Go through the data and copy each line where the word "Create" shows up.

(Stored data entries)
○ ○ ○ ○ ○

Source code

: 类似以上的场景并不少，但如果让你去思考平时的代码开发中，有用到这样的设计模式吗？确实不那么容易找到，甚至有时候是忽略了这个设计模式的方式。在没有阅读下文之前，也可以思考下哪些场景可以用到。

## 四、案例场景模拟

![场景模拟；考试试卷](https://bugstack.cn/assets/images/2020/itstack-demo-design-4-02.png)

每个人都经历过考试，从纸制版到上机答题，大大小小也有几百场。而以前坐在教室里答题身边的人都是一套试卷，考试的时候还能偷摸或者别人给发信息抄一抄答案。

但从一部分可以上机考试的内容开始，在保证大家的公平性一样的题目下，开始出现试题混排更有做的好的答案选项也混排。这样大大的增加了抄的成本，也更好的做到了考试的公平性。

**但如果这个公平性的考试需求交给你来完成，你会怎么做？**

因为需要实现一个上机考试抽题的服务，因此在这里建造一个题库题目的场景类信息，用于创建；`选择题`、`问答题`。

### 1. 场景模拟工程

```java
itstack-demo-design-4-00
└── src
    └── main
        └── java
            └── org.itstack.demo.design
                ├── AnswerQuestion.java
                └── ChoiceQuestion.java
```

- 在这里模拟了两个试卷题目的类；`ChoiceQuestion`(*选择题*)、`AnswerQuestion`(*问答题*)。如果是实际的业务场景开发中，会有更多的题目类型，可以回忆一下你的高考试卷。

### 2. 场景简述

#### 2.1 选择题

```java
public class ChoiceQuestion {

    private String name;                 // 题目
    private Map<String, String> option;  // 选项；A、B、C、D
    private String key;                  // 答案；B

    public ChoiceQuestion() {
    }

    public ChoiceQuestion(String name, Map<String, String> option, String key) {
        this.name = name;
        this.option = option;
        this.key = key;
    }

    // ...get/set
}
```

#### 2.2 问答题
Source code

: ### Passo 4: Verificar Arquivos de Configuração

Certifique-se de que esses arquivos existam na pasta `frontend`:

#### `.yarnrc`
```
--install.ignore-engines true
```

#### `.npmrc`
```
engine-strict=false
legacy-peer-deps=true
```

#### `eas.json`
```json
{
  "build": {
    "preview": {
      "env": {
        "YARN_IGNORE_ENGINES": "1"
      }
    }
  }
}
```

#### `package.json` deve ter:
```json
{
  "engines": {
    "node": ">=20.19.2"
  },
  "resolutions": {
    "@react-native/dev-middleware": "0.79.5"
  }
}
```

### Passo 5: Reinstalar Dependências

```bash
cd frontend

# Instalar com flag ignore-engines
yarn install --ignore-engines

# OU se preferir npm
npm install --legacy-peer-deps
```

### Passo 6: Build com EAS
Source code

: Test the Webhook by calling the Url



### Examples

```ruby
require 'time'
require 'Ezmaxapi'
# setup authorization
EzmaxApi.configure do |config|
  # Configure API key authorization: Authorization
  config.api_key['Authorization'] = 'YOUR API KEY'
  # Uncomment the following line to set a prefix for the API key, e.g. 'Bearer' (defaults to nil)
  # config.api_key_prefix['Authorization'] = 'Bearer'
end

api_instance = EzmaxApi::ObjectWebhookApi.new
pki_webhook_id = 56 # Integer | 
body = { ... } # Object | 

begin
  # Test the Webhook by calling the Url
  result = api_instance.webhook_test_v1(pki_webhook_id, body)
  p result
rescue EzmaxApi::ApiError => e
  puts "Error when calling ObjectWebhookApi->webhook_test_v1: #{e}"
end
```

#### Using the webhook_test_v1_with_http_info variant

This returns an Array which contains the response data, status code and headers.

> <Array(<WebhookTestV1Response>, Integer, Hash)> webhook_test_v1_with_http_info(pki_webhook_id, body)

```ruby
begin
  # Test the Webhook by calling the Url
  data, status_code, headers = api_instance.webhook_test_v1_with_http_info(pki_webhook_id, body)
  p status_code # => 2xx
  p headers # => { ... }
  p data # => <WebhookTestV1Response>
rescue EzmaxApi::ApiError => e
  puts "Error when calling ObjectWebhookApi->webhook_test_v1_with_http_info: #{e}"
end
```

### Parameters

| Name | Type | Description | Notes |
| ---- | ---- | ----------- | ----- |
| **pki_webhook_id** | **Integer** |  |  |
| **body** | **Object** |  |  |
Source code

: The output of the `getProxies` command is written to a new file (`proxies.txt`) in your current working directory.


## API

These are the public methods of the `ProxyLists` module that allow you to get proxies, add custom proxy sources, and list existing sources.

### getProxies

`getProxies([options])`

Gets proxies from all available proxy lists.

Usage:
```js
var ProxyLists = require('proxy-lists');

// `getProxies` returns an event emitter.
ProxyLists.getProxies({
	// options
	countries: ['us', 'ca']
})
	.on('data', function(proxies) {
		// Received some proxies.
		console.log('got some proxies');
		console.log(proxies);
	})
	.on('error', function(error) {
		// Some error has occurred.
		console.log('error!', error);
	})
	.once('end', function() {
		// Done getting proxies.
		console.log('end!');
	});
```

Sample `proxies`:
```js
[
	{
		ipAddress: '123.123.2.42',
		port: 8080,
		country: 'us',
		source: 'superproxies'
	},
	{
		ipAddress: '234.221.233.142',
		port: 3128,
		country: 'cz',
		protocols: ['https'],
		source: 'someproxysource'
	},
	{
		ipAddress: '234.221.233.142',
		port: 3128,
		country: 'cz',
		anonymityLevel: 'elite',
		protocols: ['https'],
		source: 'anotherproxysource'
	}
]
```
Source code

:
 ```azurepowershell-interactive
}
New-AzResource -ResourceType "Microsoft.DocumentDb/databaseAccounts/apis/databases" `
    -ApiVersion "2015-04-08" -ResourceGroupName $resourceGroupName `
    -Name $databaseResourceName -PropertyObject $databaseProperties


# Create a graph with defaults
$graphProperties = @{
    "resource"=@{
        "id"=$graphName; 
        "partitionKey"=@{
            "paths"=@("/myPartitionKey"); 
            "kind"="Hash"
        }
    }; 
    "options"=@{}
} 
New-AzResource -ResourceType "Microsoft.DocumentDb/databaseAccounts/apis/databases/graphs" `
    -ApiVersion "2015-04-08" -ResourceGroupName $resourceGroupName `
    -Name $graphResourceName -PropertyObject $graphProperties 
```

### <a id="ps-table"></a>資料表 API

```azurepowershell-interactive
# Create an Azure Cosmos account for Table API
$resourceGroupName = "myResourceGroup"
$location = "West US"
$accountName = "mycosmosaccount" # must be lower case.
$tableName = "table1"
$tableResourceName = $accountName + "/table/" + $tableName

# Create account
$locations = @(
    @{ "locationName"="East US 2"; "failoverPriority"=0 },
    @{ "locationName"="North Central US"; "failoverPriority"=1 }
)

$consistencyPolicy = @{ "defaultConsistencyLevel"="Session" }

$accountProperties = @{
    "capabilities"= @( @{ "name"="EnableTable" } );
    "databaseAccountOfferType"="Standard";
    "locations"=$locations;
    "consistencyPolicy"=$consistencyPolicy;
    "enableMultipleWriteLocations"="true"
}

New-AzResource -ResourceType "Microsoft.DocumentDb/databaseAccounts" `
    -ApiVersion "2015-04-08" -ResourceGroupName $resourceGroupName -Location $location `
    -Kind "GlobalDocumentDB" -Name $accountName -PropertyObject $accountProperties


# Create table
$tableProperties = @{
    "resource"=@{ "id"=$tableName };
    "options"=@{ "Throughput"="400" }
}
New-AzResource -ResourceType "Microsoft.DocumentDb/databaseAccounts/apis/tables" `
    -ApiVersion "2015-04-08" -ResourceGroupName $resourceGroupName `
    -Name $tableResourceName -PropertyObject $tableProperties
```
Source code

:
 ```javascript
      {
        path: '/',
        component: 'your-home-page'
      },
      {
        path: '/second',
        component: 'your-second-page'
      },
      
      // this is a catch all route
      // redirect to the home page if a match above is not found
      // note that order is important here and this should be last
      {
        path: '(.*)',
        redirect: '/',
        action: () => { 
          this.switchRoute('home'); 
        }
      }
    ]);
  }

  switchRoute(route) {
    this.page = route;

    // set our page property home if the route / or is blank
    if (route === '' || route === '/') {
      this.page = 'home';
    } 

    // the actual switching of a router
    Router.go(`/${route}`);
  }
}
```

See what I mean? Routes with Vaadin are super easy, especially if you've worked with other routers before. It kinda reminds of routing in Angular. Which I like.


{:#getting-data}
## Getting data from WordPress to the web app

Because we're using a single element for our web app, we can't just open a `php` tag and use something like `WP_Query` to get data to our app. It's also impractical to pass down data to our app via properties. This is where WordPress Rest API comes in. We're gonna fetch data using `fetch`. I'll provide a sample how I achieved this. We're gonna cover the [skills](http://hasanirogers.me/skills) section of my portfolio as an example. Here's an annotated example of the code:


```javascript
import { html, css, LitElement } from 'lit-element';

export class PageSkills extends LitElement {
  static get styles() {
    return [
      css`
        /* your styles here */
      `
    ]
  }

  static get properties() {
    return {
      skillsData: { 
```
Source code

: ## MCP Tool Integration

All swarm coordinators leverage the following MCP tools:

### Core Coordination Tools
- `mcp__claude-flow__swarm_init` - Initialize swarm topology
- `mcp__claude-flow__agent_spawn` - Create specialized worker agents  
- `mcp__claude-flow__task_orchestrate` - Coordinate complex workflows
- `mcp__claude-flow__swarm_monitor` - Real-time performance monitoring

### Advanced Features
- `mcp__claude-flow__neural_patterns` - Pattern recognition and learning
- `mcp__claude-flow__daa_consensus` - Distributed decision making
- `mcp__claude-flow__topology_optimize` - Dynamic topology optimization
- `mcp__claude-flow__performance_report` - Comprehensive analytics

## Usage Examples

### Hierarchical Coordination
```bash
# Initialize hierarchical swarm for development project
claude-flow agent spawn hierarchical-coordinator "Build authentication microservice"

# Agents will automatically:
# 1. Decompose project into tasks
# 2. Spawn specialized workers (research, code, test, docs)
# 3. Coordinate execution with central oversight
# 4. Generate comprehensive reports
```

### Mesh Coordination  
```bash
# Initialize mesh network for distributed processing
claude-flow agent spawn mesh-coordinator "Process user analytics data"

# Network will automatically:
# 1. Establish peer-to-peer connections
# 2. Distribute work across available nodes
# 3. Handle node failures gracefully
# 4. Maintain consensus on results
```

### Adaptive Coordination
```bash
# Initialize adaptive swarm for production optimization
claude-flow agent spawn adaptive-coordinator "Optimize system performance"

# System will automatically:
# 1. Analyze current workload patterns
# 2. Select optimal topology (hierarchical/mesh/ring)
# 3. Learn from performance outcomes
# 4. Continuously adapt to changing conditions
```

○ ○ ○ ○ ○

**Output below**
# Create a graph with defaults
# Create an Azure Cosmos account for Table API
# Create account
# Create table
- `mcp__claude-flow__agent_spawn` - Create specialized worker agents  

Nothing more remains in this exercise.